As of July 1st, authors who enroll their books in KDP Select are being paid differently for borrows. The payment for borrows is now calculated based on how many pages of the book have been read, rather than the number of borrows that reached a certain percentage. This means that a longer book read cover-to-cover will now earn more money than a shorter book also read cover-to-cover. It also means that longer books that do not keep the audience’s attention will not earn as much money, because the author will only get paid for the pages that were actually read. In theory, this service should benefit time and effort, for longer books which are well-written are the ones which serve to make the most money. However, there are different sides to this.
WHY THE CHANGE?
Gaming the System
Part of the reason for this change was because of some authors gaming the system. Authors would publish extremely short books so that they could get to the magical percent easier. With the new system, they will now only be paid per page, so if the shorter books have less potential for gain. However, writing short books is not a completely bad strategy under the new KU Pages Read system. The two biggest benefits to writing the shorter books are: it’s easier to keep the reader’s attention, and it’s possible to get books out at a faster pace.

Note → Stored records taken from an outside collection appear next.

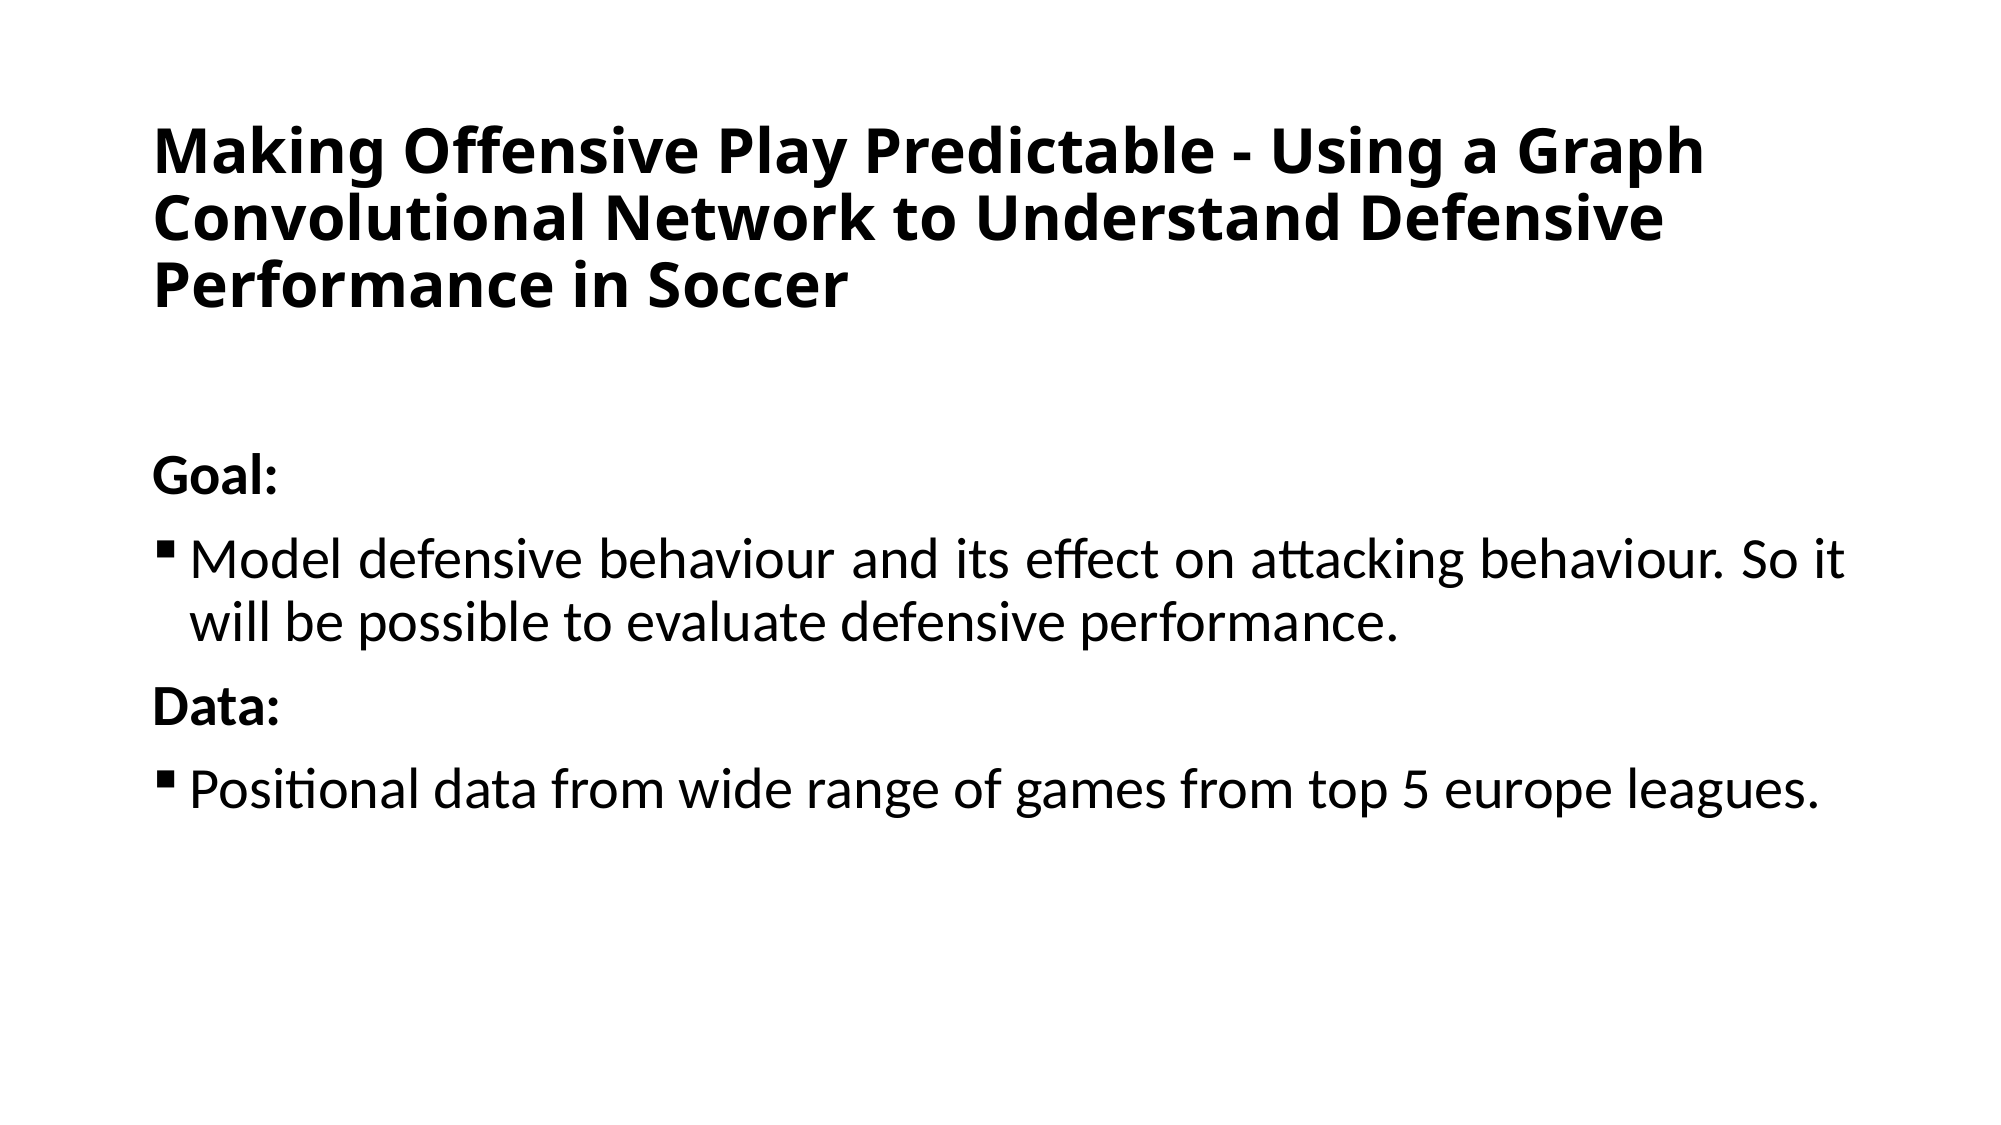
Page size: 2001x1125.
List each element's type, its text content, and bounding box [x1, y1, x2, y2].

list Goal: Model defensive behaviour and its effect on attacking behaviour. So it will be possible to evaluate defensive performance. Data: Positional data from wide range of games from top 5 europe leagues. [137, 437, 1863, 1125]
title Making Offensive Play Predictable - Using a Graph Convolutional Network to Understand Defensive Performance in Soccer [137, 111, 1863, 330]
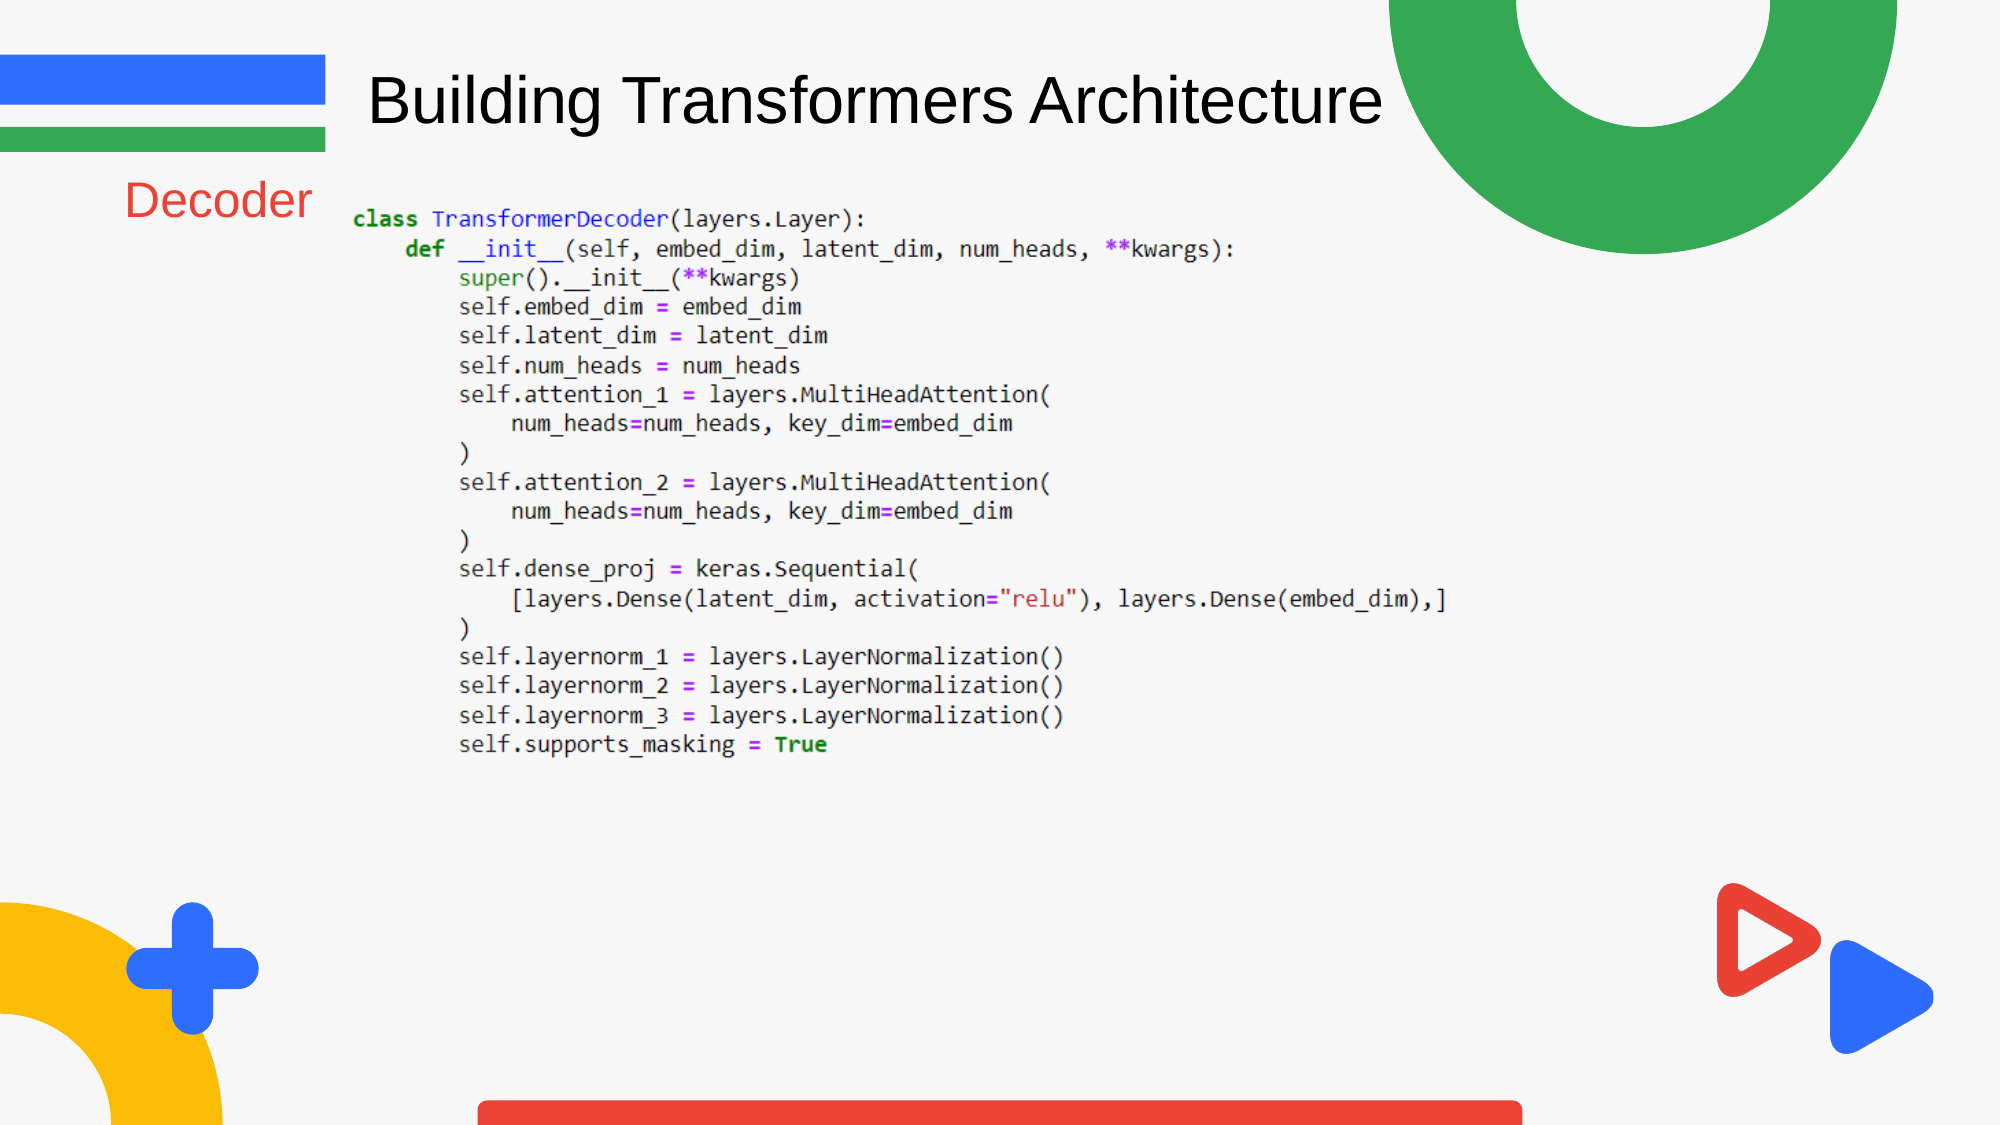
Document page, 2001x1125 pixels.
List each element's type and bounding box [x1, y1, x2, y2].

picture [1830, 940, 1934, 1054]
text_box [352, 49, 1401, 145]
picture [1717, 883, 1821, 997]
picture [348, 198, 1461, 770]
text_box [109, 160, 328, 236]
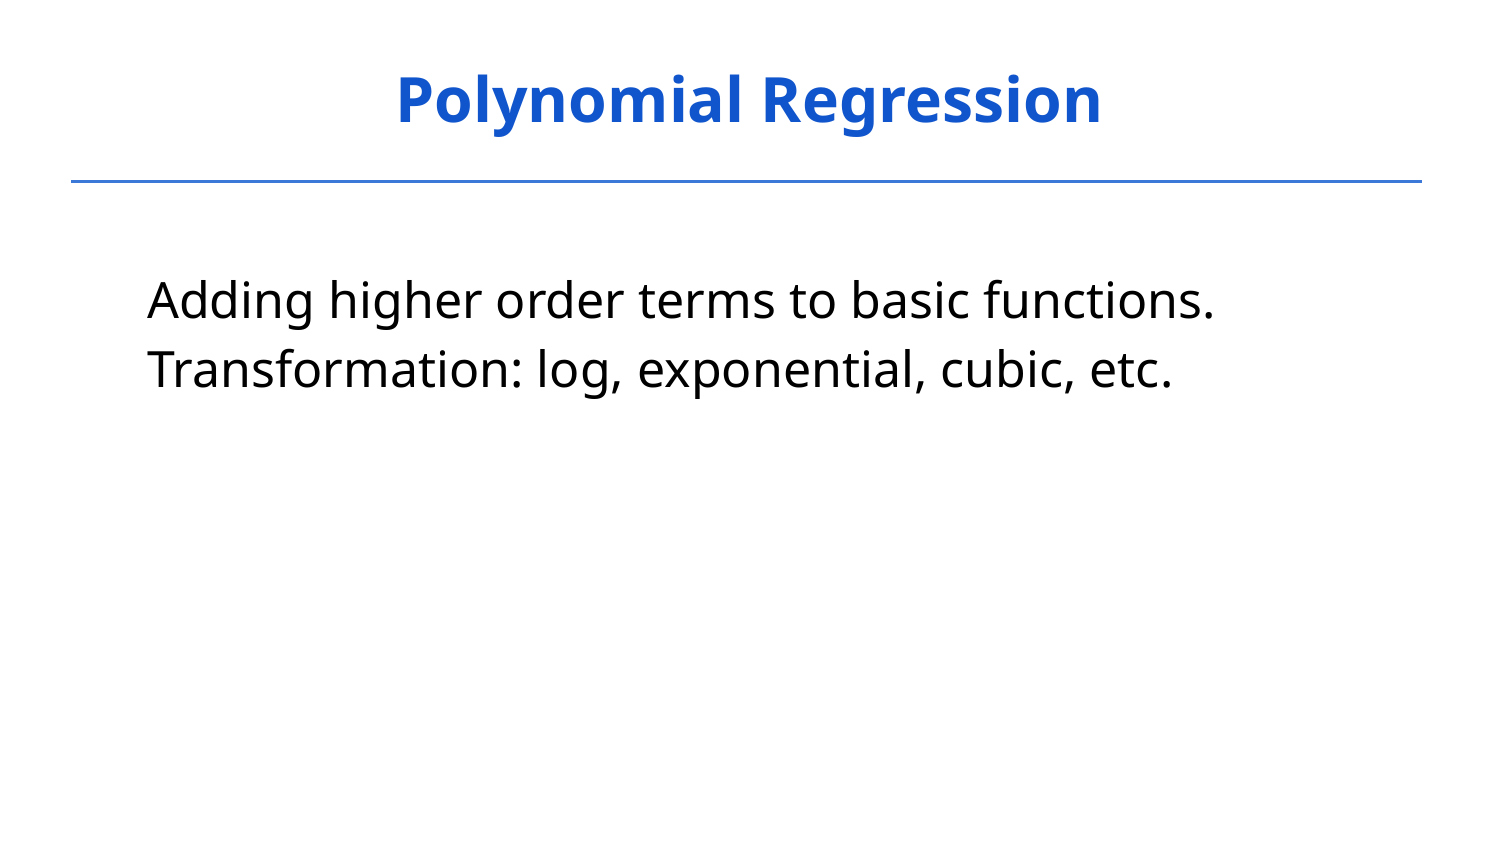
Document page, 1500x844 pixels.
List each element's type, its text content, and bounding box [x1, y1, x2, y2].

text_box Polynomial Regression [0, 14, 1500, 182]
text_box Adding higher order terms to basic functions. Transformation: log, exponential, cubic, etc. [132, 244, 1286, 804]
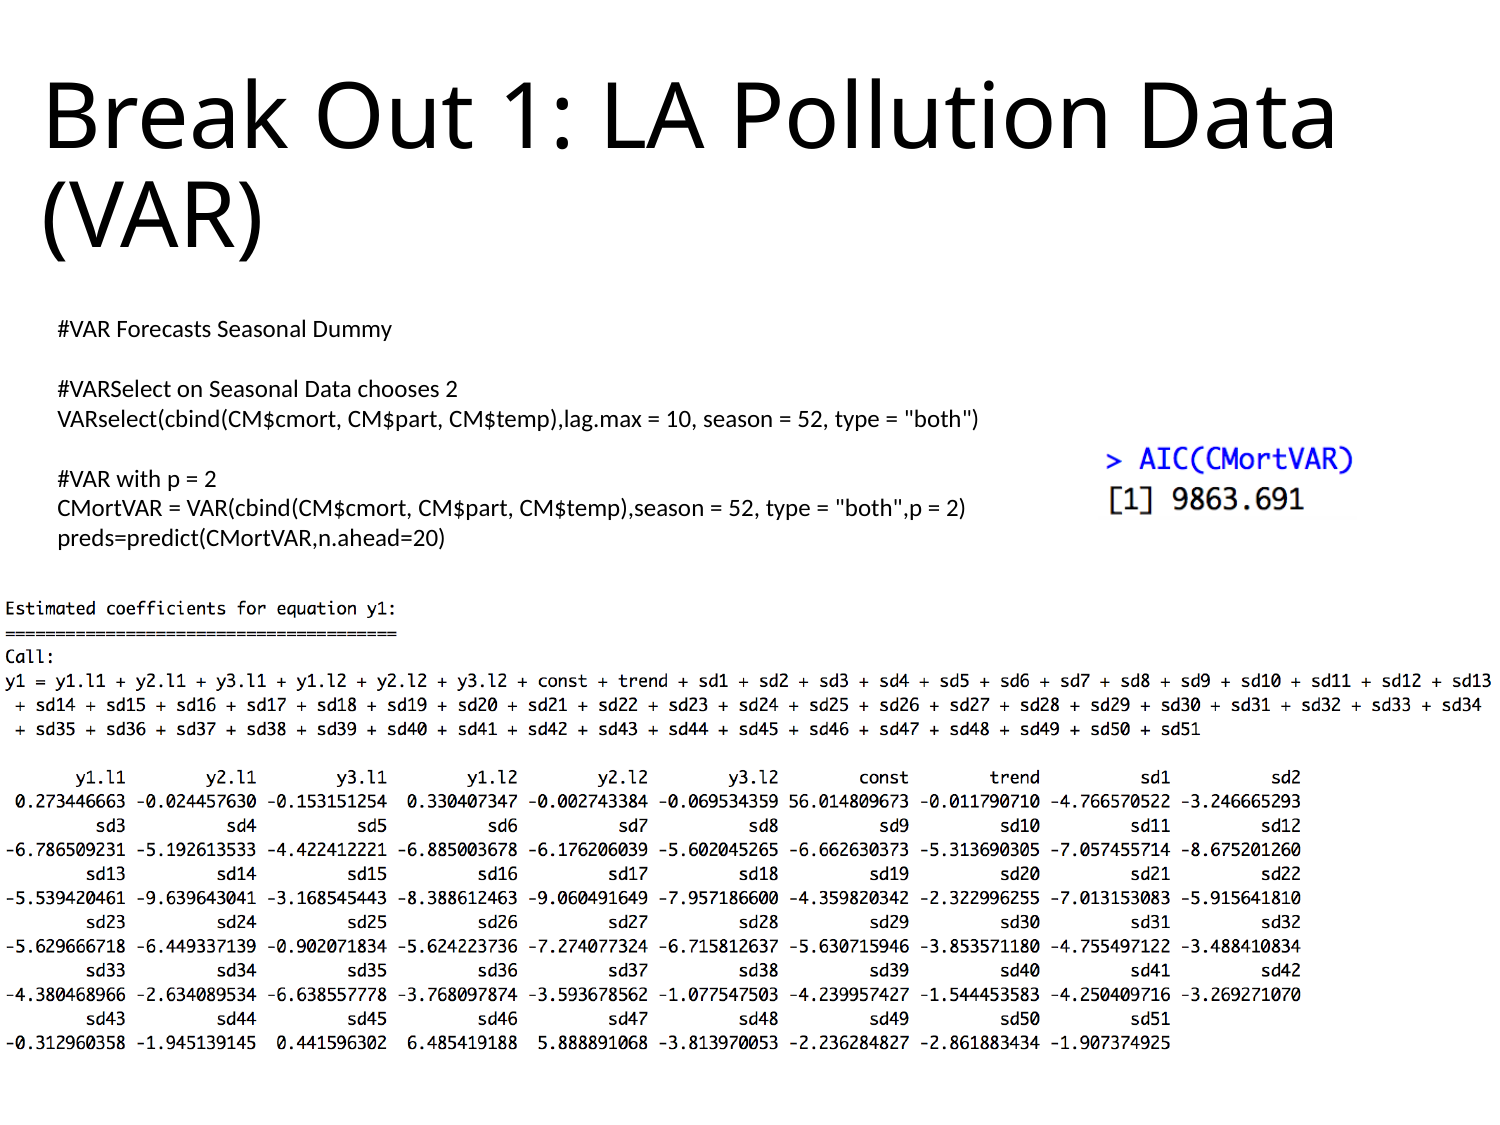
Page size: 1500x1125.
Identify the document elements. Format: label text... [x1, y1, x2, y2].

If, for example, you primarily write reference books, it might be beneficial to you to write many single-subject books. If the reader who borrows your book is interested in that subject, then they are more likely to read the entire thing.
It is also important to note that six (6) fifty-page books have the potential to make the same amount of money as one 300-page book. Therefore, authors of short books are not necessarily out of luck with Pages Read, although they may not make quite as much money as they did under the old system.
Authors were gaming the system by publishing shorter books in order to easily obtain that magical payment percent.
The other group of concerned authors under this new system includes writers who publish books of which only certain sections are read often, such as cook books or different types of non-fiction books. Authors of these types of books are aware that very few readers are going to go through every page of their book, so they may be worried about earning less money than they did before.
However, this is not necessarily the case. Under the old Kindle Unlimited system, a certain percentage had to be reached in order for the author to get paid for that borrow. This means that if a reader only looked at one recipe in the book, the author may not get paid anything at all. Under the new system, the author is guaranteed to get paid something for every borrower who reads part of their book, and that can add up.
Quality versus Padding
As for professional novelists, the best policy is to continue putting out quality books. Trying to pad your books will not help you earn more money; front and back material aren’t included in the page count, and adding unnecessary filler to the body of your book will probably make readers abandon it altogether.
If you notice that quite a few readers seem to not be finishing your novels, here are some tips to keep them engaged:
- make the reader curious about what’s going to happen next,
- keep chapters short,
- and make your language concise so as to get to the action as fast as possible.
If you had no trouble getting readers to the magic percentage point before the change, then sit back and enjoy the spoils.
Most authors will probably find that they like the new system for borrows on Kindle better than the old one. It’s a far fairer system to the quality authors, as reader engagement throughout the entire book is now being rewarded. And with the new system, (self) publishers will also find it harder to cheat the system.
As a reader of Kindle books, I am supportive of the change. The new system will encourage writers to strive to improve their skills. Serious authors, who have talent, have put in a lot of hard work, and sought professional editing are going to have the most success with Kindle Unlimited Pages Read, which is how it should be.